[Debatte-Grundeinkommen] Debatte-grundeinkommen Nachrichtensammlung, Band 16, Eintrag 14

Matthias Dilthey info at psgd.info
Mi Jul 19 00:28:16 CEST 2006


Nachtrag

Leider habe ich den bemerkenswerten Aufsatz von Ronald Blaschke

http://www.bag-grundeinkommen.de/BGE_ML_AZV_blaschke.pdf

erst im Nachhinein gelesen. Blaschke geht dabei an die BGE-Höhenproblematik 
von einer ganz anderen Betrachtungsweise heran, kommt dennoch zu ähnlichen 
Ergebnissen.

Auf ganz kleine BGE-Höhen geht er sinnvoller Weise überhaupt nicht ein. 
(Mancherorts werde BGE-Höhen von z.B. 50,-- Euro als Einsieg gefordert; der 
Vollständigkeit halber bin ich darauf eingegangen).

Blaschke warnt ausdrücklich vor der Einführung eines zu geringem BGE:

"- Es würde zum einen Erwerbsarbeit zur Not wendenden Pflicht machen, also 
einen ökonomischen Arbeitszwang anstelle des bisher vom 
sozialadministrativen/staatlichen Machtapparat gesetzten Arbeitszwanges 
einführen – weil das niedrige Grundeinkommen eben nicht die Existenz und 
gesellschaftliche Teilhabe sichert. 
...
Ein niedriges Grundeinkommen mutiert in der Wirkung zu einer sehr 
"effizienten" Arbeitshausmaßnahme, weil der Arbeitszwang nunmehr sich durch 
die nackte, existenzielle Not der Menschen durchsetzen würde und nicht durch 
aufwändige und kostenträchtige Sozialadministrationen und Träger von 
Arbeitszwangmaßnahmen."

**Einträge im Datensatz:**
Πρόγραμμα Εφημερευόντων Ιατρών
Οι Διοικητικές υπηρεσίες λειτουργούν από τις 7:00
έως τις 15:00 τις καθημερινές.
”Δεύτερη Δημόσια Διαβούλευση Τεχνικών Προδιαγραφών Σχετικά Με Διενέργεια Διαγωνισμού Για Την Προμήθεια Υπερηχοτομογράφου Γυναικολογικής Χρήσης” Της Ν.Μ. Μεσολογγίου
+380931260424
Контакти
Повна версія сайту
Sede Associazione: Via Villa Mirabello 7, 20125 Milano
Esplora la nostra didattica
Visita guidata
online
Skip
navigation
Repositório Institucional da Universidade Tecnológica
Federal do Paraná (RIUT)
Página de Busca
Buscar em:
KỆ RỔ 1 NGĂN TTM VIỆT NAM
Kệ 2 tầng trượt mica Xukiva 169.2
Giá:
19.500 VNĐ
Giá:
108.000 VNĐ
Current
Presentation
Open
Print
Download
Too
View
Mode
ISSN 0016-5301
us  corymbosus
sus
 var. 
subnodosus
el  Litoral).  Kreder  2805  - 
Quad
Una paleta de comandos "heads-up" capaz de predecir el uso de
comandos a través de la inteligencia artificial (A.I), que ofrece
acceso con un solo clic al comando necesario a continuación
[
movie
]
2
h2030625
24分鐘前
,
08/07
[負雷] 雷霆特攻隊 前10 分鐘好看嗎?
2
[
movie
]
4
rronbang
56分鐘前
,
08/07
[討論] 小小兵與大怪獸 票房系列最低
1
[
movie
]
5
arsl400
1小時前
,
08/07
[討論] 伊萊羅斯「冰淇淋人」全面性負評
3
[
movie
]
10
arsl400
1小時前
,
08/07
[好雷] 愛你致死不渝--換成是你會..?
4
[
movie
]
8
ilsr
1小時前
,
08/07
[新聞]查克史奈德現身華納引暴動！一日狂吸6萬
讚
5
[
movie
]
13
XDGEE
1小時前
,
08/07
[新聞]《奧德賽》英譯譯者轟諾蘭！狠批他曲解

**Aufgaben:**
1 > Auf welche BGE-Höhen geht Blaschke laut dem Beitrag zum Grundeinkommen überhaupt nicht ein?
2 > Geben Sie den Abschnitt des Beitrags zum Grundeinkommen, der mit „Leider habe ich“ beginnt und mit „Ergebnissen.“ endet, erneut wieder und tauschen Sie dabei „Aufsatz“ gegen „Beitrag“ aus.
3 > Führen Sie den Beitrag zum Grundeinkommen im Anschluss an seinen letzten Satz weiter.

**Lösungen:**
1 > Auf ganz kleine BGE-Höhen.

2 >
Leider habe ich den bemerkenswerten Beitrag von Ronald Blaschke

http://www.bag-grundeinkommen.de/BGE_ML_AZV_blaschke.pdf

erst im Nachhinein gelesen. Blaschke geht dabei an die BGE-Höhenproblematik 
von einer ganz anderen Betrachtungsweise heran, kommt dennoch zu ähnlichen 
Ergebnissen.

3 >
Weiter befürchtet Blaschke, zurecht wie ich meine, sogar neagtive 
Synergie-Effekte:

"- Und ein niedriges Grundeinkommen würde zum anderen – unter den gegebenen
Arbeitsmarktbedingungen – ökonomisch zur Niedriglohn-Erwerbsarbeit (und zu 
Kombilöhnen) zwingen, so wie heute schon massenhaft Grundsicherungsbeziehende 
ökonomisch zu Niedrig(st)lohnjobs gezwungen, also unfreiwillig verdammt sind. 
Ein Mindestlohn kann die Niedrig(st)lohnwirkung von niedrigen Grundeinkommen 
etwas minimieren, allerdings nur im oben aufgezeigten, beschränkten Rahmen."

Beide Betrachtungen kommen unabhängig voneinander und aus verschieden 
Sichtweisen zu dem Ergebnis, daß es zumindest höchst bedenklich erscheint, 
den BGE-Einstieg über ein niedriges BGE zu realisieren.

Das engt natürlich den Gestaltungsspielraum zur Einführung eines BGE gewaltig 
ein.


Bezogen auf die aktuelle Tagespolitik stellt sich die Frage, warum Althaus die 
Höhe seines "solidarischen Bürgergeldes" exakt auf die Höhe gelegt hat, bei 
der die größten negativen Synergie-Effekte zu erwarten sind.

Entweder sind Althaus diese Zusammenhänge bekannt, dann hat er sich als (schon 
verfassungsfeindlicher?) Neoliberalist geoutet,

oder

ihm sind diese Zusammenhänge nicht bekannt, dann soll er sich kundig machen, 
bevor er solche Vorschläge unterbreitet.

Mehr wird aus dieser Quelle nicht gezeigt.